DATASET CONTENT:
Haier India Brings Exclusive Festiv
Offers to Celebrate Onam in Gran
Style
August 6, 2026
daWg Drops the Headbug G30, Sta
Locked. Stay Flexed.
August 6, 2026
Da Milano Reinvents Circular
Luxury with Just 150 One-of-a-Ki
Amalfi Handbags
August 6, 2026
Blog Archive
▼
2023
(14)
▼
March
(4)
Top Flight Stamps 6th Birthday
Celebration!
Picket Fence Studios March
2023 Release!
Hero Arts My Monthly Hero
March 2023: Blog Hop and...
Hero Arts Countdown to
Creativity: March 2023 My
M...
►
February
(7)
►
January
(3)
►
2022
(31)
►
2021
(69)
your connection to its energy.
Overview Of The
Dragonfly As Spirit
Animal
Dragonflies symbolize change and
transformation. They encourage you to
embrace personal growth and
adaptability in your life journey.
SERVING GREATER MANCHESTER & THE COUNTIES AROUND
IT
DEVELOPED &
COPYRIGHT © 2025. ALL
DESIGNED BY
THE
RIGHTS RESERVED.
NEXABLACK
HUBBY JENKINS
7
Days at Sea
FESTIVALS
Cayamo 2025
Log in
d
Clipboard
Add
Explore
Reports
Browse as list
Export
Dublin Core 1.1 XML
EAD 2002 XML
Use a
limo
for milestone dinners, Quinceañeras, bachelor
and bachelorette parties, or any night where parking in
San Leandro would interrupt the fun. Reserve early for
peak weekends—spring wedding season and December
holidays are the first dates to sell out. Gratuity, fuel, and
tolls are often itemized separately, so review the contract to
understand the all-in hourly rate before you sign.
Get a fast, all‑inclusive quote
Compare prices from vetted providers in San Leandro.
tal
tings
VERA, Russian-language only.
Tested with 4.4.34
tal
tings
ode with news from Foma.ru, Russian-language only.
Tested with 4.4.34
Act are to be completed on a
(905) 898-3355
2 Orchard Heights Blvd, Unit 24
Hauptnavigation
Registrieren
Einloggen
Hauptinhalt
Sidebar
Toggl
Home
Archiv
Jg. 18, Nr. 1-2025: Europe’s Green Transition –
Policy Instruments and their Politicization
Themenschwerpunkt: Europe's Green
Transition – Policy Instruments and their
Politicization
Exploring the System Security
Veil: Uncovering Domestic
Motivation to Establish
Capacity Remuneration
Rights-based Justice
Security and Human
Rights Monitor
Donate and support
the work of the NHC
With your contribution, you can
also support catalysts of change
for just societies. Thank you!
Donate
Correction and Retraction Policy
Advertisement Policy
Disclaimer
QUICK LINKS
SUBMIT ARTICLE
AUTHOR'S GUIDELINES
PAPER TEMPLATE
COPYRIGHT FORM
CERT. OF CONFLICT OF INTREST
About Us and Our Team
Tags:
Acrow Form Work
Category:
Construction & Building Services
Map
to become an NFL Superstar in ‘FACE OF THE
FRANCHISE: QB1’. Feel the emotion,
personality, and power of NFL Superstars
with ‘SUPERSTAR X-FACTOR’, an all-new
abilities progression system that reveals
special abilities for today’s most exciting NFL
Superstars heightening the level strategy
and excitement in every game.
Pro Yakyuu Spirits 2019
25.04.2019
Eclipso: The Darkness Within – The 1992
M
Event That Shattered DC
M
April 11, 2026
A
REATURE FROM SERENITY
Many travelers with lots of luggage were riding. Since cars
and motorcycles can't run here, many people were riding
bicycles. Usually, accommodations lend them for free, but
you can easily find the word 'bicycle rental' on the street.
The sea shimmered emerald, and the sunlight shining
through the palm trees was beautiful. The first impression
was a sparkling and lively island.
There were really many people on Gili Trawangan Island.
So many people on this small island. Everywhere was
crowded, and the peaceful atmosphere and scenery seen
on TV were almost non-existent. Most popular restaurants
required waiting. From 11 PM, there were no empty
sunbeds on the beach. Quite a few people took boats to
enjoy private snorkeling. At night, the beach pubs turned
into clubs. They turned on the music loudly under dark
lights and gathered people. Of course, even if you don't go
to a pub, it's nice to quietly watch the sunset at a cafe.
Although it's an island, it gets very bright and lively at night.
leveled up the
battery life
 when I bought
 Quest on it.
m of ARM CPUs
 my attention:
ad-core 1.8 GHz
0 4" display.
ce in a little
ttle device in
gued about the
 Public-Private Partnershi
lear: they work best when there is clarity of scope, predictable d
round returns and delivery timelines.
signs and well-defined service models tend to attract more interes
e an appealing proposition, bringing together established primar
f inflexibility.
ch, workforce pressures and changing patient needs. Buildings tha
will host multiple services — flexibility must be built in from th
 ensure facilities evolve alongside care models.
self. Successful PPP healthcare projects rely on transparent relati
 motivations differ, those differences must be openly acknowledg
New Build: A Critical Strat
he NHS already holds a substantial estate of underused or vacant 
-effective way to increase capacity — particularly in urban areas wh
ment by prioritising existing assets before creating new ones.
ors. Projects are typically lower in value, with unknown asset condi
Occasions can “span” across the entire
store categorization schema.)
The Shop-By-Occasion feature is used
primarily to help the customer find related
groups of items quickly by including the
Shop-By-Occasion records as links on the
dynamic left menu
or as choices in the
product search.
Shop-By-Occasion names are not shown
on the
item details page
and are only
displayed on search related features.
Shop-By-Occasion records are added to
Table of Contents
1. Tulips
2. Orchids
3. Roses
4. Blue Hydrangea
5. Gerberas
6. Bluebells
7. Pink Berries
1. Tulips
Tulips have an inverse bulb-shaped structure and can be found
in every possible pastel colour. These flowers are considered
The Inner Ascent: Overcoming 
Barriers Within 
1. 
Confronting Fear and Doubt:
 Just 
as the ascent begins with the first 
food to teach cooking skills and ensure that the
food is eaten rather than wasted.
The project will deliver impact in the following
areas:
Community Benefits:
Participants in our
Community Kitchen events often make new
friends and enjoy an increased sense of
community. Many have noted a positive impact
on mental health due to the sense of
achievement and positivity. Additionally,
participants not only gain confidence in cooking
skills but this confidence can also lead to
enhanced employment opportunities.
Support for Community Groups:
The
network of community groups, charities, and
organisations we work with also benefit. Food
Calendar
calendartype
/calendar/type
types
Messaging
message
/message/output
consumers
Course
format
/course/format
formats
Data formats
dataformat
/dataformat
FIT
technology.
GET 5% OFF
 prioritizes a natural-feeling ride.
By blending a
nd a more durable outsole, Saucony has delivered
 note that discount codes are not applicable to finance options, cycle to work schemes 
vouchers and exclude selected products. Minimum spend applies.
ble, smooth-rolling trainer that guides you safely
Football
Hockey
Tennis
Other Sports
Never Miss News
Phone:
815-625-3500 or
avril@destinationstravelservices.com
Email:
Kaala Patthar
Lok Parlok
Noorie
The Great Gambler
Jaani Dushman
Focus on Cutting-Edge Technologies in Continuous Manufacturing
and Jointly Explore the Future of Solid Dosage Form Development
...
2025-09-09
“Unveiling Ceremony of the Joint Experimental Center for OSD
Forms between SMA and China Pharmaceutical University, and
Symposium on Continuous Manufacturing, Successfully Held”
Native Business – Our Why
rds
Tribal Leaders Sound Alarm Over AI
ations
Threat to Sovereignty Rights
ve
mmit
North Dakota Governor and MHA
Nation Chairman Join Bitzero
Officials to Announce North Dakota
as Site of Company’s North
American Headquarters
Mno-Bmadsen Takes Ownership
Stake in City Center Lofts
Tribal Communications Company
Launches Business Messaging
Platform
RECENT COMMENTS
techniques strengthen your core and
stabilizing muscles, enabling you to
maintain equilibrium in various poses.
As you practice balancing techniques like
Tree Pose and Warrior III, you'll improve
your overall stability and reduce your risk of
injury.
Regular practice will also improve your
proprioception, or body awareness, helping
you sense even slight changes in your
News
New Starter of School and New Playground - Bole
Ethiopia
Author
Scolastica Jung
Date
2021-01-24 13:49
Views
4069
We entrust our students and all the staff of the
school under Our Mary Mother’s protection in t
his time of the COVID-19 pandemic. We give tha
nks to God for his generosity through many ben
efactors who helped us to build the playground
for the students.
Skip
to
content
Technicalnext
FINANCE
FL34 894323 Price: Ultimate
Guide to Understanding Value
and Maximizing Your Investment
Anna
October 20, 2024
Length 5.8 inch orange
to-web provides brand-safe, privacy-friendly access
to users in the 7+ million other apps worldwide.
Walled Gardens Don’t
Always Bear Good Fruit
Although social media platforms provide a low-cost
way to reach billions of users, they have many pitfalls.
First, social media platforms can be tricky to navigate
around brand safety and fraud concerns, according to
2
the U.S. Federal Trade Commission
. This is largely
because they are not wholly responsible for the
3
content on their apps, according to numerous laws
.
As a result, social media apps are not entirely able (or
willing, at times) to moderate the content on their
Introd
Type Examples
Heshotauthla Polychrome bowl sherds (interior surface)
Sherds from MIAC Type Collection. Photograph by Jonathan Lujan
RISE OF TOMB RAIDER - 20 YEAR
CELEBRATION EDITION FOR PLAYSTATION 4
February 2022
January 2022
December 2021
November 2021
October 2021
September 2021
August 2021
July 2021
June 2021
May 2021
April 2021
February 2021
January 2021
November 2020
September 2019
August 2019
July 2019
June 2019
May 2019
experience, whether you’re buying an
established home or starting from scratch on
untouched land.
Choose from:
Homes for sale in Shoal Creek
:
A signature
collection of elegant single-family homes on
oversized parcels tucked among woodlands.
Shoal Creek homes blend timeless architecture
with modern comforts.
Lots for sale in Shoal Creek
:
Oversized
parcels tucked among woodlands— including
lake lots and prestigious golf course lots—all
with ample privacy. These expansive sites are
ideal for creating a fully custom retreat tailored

TASK STATEMENT:
Reproduce the material from its first line through the line containing "Dragonflies symbolize change and", swapping "Blog Archive" for "Post History" and leaving everything else unchanged.

EXPECTED ANSWER:
Haier India Brings Exclusive Festiv
Offers to Celebrate Onam in Gran
Style
August 6, 2026
daWg Drops the Headbug G30, Sta
Locked. Stay Flexed.
August 6, 2026
Da Milano Reinvents Circular
Luxury with Just 150 One-of-a-Ki
Amalfi Handbags
August 6, 2026
Post History
▼
2023
(14)
▼
March
(4)
Top Flight Stamps 6th Birthday
Celebration!
Picket Fence Studios March
2023 Release!
Hero Arts My Monthly Hero
March 2023: Blog Hop and...
Hero Arts Countdown to
Creativity: March 2023 My
M...
►
February
(7)
►
January
(3)
►
2022
(31)
►
2021
(69)
your connection to its energy.
Overview Of The
Dragonfly As Spirit
Animal
Dragonflies symbolize change and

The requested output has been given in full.